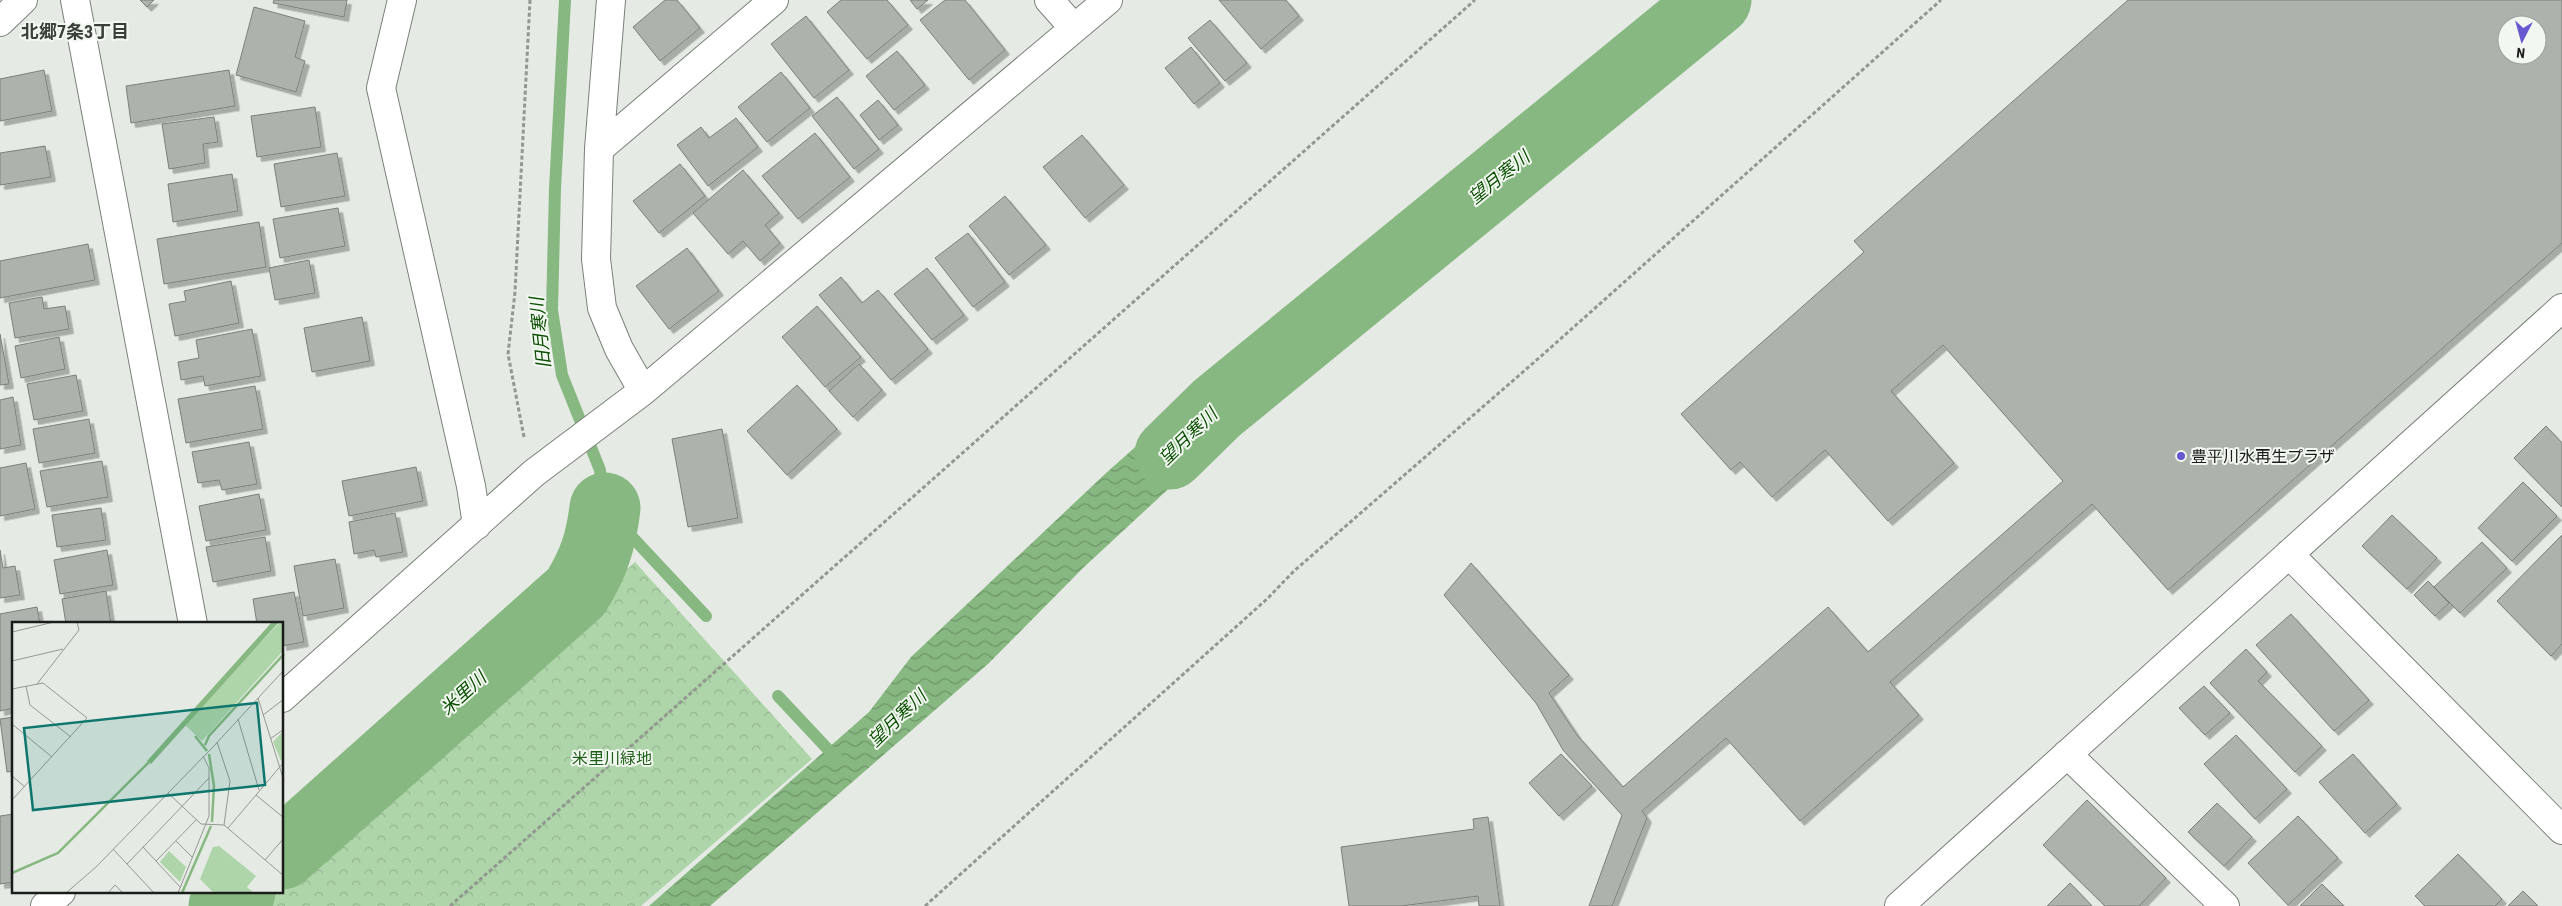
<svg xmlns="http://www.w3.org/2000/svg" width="2562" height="906" viewBox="0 0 2562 906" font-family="'Roboto Condensed','Noto Sans JP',sans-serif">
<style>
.park{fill:url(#park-crowns)}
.water{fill:url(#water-waves)}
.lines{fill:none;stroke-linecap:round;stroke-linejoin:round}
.stream{stroke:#88b881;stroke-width:12}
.river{stroke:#88b881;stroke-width:71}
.building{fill:#adb3ac;stroke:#7b807a;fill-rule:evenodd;filter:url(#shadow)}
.minor-casing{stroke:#7b807a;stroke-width:30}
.path{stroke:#929791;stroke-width:3;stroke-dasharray:4 2.5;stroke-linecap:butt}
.minor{stroke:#fff;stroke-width:28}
.poi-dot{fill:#6859d2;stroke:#f2f8f1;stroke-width:2}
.labels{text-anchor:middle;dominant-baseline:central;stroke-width:4;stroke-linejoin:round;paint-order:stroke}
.poi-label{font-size:16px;fill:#1a1c19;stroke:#f2f8f1;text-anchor:start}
.park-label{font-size:16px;fill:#1e5f17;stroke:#f2f8f1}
.neighbourhood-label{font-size:18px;font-weight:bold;fill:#3b3f3a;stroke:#f2f8f1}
.water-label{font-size:18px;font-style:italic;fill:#0c5003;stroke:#f2f8f1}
.inset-river{fill:none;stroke:#88b881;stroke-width:2.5}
.inset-road{fill:none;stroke:#949893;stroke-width:1}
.view{fill:#0f766e;fill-opacity:0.15;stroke:#0f766e;stroke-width:2.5}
.inset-edge{fill:none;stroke:#1a1c19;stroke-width:2.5}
</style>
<defs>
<pattern id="park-crowns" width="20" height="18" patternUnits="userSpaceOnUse" patternTransform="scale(1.25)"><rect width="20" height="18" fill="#aed5a9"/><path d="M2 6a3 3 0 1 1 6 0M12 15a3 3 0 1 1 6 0" fill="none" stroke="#95b691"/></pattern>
<pattern id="water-waves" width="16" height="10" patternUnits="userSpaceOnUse" patternTransform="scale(1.25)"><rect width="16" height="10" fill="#88b881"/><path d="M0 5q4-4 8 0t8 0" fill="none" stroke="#6e9569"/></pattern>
<filter id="shadow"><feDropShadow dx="4.5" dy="4.5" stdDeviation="0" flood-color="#0004"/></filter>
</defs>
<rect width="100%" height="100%" fill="#e5ebe4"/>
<path class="park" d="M635,562L812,759L641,906H249L264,892H282L283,876Z"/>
<path class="water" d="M1224,368L1259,405L1083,568L989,663L710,906H649L869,712L911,657L1105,474Z"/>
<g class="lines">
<path class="stream" d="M565,0L555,189L552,310L562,375L600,470L605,508L706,616
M778,696L838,760"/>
<path class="river" d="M1170,454L1217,408L1716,0
M282,854L576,592C594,563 601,541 605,508
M224,906L240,892"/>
</g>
<path class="building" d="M140,0H154L147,7Z
M274,0H347L344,17L273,3Z
M665,0H677L700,28L660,61L633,27Z
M841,0H887L908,25L867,59L827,12Z
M910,0H928L917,9Z
M945,0H965L1005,50L969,80L920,20Z
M1219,0H1286L1299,16L1261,49Z
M2128,0H2562V243L2168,590L2092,504L1890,682L1919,715L1800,821L1726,738L1642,811L1647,818L1612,906H1589L1622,815L1563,750L1536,703L1444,595L1471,563L1569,675L1549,693L1577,735L1623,787L1828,607L1868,652L2063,481L1943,345L1891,391L1954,463L1888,521L1825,450L1772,497L1740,462L1731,470L1681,414L1864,252L1854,241ZM2507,25H2537V55H2507Z
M254,7L305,21L295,57L305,61L296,92L236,75Z
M806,16L849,70L814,98L771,44Z
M1210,20L1247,63L1225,81L1188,38Z
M1191,47L1220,83L1194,104L1165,68Z
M897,51L925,85L894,110L866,76Z
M44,70L52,111L0,121V79Z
M229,70L235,106L131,123L126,86Z
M781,72L810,108L767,142L738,107Z
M837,97L879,149L854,169L812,116Z
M878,100L898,125L879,140L860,115Z
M315,107L321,147L257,157L251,116Z
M214,117L218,142L203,144L205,163L169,169L162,124Z
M736,118L758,147L708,186L677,145L701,127L709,138Z
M815,133L850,177L798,219L762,176Z
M1082,135L1124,185L1085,218L1043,167Z
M45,146L51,177L0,185V153Z
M337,153L345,196L281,207L274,164Z
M680,164L705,196L659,233L633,201Z
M743,170L779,213L765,225L780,243L760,261L743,241L728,254L693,213Z
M232,174L238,211L173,222L168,184Z
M1005,196L1046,245L1009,275L969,226Z
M338,208L345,246L280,258L273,219Z
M259,222L266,267L164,284L157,239Z
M968,233L1005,282L973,307L935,258Z
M88,244L95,280L0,298V261Z
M687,248L719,291L669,329L636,286Z
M309,260L315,293L275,300L269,268Z
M927,268L964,315L932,340L894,294Z
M841,277L862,303L878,290L928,349L891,380L819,295Z
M231,281L239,323L175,336L169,304L186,301L184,291Z
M42,297L44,309L65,306L69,329L15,338L9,303Z
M817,306L861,357L825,387L782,337Z
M362,317L370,361L312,372L304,328Z
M252,329L261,376L205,386L203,376L181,380L178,362L199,358L196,340Z
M0,334L9,384L0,385Z
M59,337L65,369L21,378L15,346Z
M859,364L882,390L853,417L829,391Z
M76,375L83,411L34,420L27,384Z
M797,385L837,429L787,475L747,431Z
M255,386L263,429L186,443L178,399Z
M13,397L21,445L0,449V400Z
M89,419L95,453L39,463L33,429Z
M2546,426L2562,443V507L2514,458Z
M722,429L738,518L688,527L672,439Z
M249,442L257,484L222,490L219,480L198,483L192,452Z
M102,461L108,497L47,507L40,471Z
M26,463L35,509L0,516V468Z
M416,467L423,501L349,516L342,481Z
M2523,482L2557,516L2512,561L2478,528Z
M259,494L266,530L206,541L199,506Z
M101,508L106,540L57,547L52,515Z
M395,513L403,552L376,557L374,550L354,554L349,522Z
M2392,515L2437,558L2407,589L2362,546Z
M2562,535V644L2551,656L2497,601Z
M265,537L271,571L213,582L206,547Z
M2482,542L2507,568L2460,613L2434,587Z
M0,550L3,568L15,566L20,595L0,598Z
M107,550L113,585L60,594L54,560Z
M335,559L344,608L303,616L294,566Z
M2428,581L2449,603L2435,616L2414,595Z
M106,591L111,624H66L62,599Z
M294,592L304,642L282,646V624H257L253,599Z
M37,607L40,624H14V708L0,711V614Z
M2291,614L2369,700L2334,731L2256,645Z
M2246,649L2267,672L2258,681L2322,746L2295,772L2210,683Z
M2204,686L2230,713L2205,735L2179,708Z
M14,717V771L7,772L0,719Z
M2236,735L2287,789L2255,819L2204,764Z
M1561,754L1592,786L1559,816L1529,783Z
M2353,754L2397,804L2365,833L2319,782Z
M2087,800L2166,878L2139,906H2105L2043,845Z
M2217,803L2252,837L2224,866L2188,832Z
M14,814V882L0,884V816Z
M2298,816L2338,858L2288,905L2248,863Z
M1488,817L1500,906H1479L1478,896L1401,906H1349L1341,847L1474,829L1473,819Z
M2458,854L2502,899L2495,906H2425L2415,896Z
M2070,883L2092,906H2047Z
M2322,884L2344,906H2300Z
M2523,891L2538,906H2508Z"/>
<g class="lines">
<g class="minor-casing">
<path id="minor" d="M75,0L193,624
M402,0L381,88L471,486L477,525
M611,0L599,149L596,259L602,308L619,349L643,391
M1049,0L1074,28
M0,22L23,0
M599,149L774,0
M2289,554L2562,830
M282,698L534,473L643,391L1108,0
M2067,754L2225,906
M45,906L61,892
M1899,906L2562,308"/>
</g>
<path class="path" d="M524,437L508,354L515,292L530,0
M450,906L1475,0
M925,906L1267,599L1294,571L1539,358L1941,0"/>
<use href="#minor" class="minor"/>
</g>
<circle class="poi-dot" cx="2181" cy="456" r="5"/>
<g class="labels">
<g class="poi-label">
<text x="2191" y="456">豊平川水再生プラザ</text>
</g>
<g class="park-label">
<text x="612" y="758">米里川緑地</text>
</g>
<g class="neighbourhood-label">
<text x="75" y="31">北郷7条3丁目</text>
</g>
<g class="water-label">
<text transform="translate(1499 177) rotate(-39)">望月寒川</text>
<text transform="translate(540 333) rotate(-96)">旧月寒川</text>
<text transform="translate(1188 436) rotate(-44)">望月寒川</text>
<text transform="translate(463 693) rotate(-42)">米里川</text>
<text transform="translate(897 718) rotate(-44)">望月寒川</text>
</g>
</g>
<g transform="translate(12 622)">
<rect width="271" height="271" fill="#e5ebe4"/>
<path d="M207,224L244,254L235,265L242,271H202L188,257L201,225Z" fill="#aed5a9"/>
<path d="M268,0H271V29L190,119L172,102ZM271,109V136L269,139L261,120ZM157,229L174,245L168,260L148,240Z" fill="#aed5a9"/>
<path d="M260,0H267L139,142L135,139Z" fill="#88b881"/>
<path class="inset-river" d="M183,114L195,129M193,123L197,114L272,32M197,132L202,164L200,200M0,251L46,231L142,135M170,271L199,204"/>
<path class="inset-road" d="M0,10L42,0M0,39L51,27M25,62L67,8L65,0M14,64L18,83L59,115M0,67L31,61L75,96L0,178M246,76L272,159M251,93L272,77M226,97L247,168M0,102L40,135M258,117L272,107M205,120L218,159L212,203M0,154L13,165M156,171L189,202L212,203L272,254M244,173L272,196M216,206L272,140M164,219L181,236M131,225L168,265M101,227L142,271M253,238L272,216M144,239L184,198M115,242L197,156M54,271L84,245L200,126L272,48M96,271L103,263L111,271M166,271L197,194V146L191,134"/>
<path class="view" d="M245,81L253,163L21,188L12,106Z"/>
<rect width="271" height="271" class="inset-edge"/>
</g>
<g transform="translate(2522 40) rotate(186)"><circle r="24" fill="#f2f8f1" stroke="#9ca09b"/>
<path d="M0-4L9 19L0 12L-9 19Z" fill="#6859d2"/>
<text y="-8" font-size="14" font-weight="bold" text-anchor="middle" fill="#1a1c19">N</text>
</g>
</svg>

## Your goal
Working from the entries above, return all lines that contain "round".

## Answer to this task
.lines{fill:none;stroke-linecap:round;stroke-linejoin:round}
.labels{text-anchor:middle;dominant-baseline:central;stroke-width:4;stroke-linejoin:round;paint-order:stroke}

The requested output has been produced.